Das fleißige Mädchen ging weiter und kam zu einem Haus. Aus dem Fenster schaute eine freundliche alte Frau heraus. Die Frau sagte zu dem Mädchen: „Ich bin Frau Holle. Du kannst gerne in meinen Dienst treten und mir bei meiner Arbeit helfen. Dafür bekommst du auch Lohn und Brot.“ Das Mädchen freute sich und half der Frau Holle fleißig bei ihrer Arbeit. Im Winter musste sie Kissen schütteln. Dann schneite es auf der Erde. Im Sommer putze sie das Haus. Dann lachte die Sonne auf der Erde und es war gutes Wetter.

So ging es eine Zeitlang. Aber dann bekam das Mädchen Heimweh. Frau Holle führte es an ein großes Tor und meinte: „Jetzt bekommst du den verdienten Lohn.“ Als das Mädchen durch das Tor schritt, regnete es Gold. Golden glänzend kam es wieder zurück auf die Erde. Der Hahn krähte: „Kikeriki, unsere Goldmarie ist wieder hie.“ Ihre Mutter und ihre Schwester freuten sich, denn jetzt waren sie reich.

Sie behandelten die Goldmarie gut, aber nach einiger Zeit wurde die faule Schwester eifersüchtig. Sie wollte auch so reich sein wie ihre Schwester und so golden glänzen. Sie wollte auch von allen bewundert und geliebt werden. Deshalb sprang auch sie in den Brunnen und erwachte daraufhin im Reich der Frau Holle.

Doch leider ging hier alles gründlich schief. Die faule Schwester hatte keine Lust das Brot aus dem Ofen zu ziehen und den Apfelbaum zu schütteln. Bei der Hausarbeit erwies sie sich als Katastrophe. Zwar gab sie sich am ersten Tag noch Mühe, weil sie an die Belohnung dachte. Aber bereits am zweiten Tag siegte ihre Faulheit und sie lag die meiste Zeit faul im Bett. Ansonsten tat sie nur das, wozu sie gerade Lust hat. Und diese Tätigkeiten bestanden vorwiegend aus Schminken, Essen und Spazieren gehen. Im Winter fiel kein Schnee, weil die Bettdecken von Frau Holle nicht geschüttelt wurden. Und im Sommer schien keine Sonne. Alle Menschen auf der Erde mussten unter der Faulheit leiden.

________

Setze den obigen Textauszug über Frau Holle und die beiden Schwestern im Anschluss an seinen letzten Satz fort.

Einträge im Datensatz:
________

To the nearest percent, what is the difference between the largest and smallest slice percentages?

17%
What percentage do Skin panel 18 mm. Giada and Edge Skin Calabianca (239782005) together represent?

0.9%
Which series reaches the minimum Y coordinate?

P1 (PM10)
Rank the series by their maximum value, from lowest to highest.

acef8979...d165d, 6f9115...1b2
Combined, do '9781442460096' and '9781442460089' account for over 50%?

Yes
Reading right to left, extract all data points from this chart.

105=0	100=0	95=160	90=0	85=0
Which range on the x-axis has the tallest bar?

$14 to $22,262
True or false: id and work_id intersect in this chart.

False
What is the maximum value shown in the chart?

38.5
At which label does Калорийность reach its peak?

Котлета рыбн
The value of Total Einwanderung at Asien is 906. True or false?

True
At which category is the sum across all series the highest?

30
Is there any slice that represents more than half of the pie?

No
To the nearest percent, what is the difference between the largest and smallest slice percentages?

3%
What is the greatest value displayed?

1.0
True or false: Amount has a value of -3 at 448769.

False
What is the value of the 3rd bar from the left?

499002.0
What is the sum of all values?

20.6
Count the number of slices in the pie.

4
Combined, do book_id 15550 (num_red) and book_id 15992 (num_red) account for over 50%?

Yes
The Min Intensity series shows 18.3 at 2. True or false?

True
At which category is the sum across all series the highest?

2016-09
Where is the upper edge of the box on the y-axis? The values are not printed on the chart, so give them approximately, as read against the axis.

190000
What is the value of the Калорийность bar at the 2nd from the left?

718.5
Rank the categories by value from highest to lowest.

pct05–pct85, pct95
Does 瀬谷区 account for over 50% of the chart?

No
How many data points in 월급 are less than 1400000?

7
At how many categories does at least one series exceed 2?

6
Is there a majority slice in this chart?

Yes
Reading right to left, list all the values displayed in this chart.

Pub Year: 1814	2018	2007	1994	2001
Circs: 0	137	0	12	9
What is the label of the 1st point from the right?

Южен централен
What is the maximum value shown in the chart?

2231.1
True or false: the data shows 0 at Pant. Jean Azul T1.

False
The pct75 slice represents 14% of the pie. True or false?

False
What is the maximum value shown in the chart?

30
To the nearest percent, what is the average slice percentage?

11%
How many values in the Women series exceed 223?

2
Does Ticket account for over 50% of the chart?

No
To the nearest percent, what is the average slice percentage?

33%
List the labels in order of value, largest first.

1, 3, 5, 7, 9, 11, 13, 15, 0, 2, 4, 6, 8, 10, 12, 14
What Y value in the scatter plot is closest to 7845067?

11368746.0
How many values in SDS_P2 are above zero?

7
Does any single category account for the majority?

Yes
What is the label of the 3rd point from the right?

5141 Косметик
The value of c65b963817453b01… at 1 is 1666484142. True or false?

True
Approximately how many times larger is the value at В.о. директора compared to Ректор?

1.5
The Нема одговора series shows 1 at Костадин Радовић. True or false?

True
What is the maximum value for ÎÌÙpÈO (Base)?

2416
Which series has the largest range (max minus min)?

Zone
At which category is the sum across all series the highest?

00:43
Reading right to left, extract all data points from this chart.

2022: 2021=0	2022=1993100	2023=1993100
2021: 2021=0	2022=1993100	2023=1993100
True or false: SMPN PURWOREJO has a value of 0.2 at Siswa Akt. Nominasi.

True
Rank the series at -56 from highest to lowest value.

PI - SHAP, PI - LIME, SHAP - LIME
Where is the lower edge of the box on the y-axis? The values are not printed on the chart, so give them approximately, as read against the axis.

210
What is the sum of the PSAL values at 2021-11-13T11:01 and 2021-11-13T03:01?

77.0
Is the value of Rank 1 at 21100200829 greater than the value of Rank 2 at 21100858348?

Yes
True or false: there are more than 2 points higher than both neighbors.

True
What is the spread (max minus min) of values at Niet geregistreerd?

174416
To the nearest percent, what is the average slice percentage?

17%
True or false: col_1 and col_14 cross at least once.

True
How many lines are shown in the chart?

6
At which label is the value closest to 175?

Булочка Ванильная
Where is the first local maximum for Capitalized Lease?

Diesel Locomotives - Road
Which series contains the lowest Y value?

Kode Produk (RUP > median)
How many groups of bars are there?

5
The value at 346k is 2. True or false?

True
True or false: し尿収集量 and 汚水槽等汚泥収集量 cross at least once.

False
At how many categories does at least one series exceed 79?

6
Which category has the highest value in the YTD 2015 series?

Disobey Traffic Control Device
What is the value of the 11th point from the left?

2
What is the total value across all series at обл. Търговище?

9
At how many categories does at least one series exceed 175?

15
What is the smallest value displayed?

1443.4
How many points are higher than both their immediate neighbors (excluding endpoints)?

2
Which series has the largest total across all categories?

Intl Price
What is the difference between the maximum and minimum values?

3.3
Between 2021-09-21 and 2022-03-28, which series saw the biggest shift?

________

■ **Ergebnis**:
Nach kurzer Zeit hatte Frau Holle keine Lust mehr auf ihren neuen Lehrling und schickte sie nach Hause. Als die faule Schwester durch das Tor trat, welches den Durchgang zwischen dem Jenseits und dem Diesseits bildet, regnete es Pech auf sie herab. Der Hahn krähte: „Kikeriki, die Pechmarie ist wieder hie.“

Was lernen wir aus dem Märchen? Fleiß wird auf dem spirituellen Weg belohnt und Faulheit wird bestraft. Wir können auch sagen: „Ohne Fleiß keinen Preis!“ Doch so einfach ist es aus meiner Sicht nicht. Grundlegend geht es auf dem spirituellen Weg darum die inneren Verspannungen (den inneren Stress) und die Energieblockaden aufzulösen. Wir müssen positive Eigenschaften wie Liebe, Frieden, Weisheit und Selbstdisziplin entwickeln. Wir müssen intensiv an unseren Gedanken und unserer Psyche arbeiten, so dass wir eine Glücks-Psyche bekommen. Dieser Weg erfordert Fleiß und Ausdauer. Die täglichen Übungen müssen so intensiv sein, dass eine innere Umwandlung stattfinden kann.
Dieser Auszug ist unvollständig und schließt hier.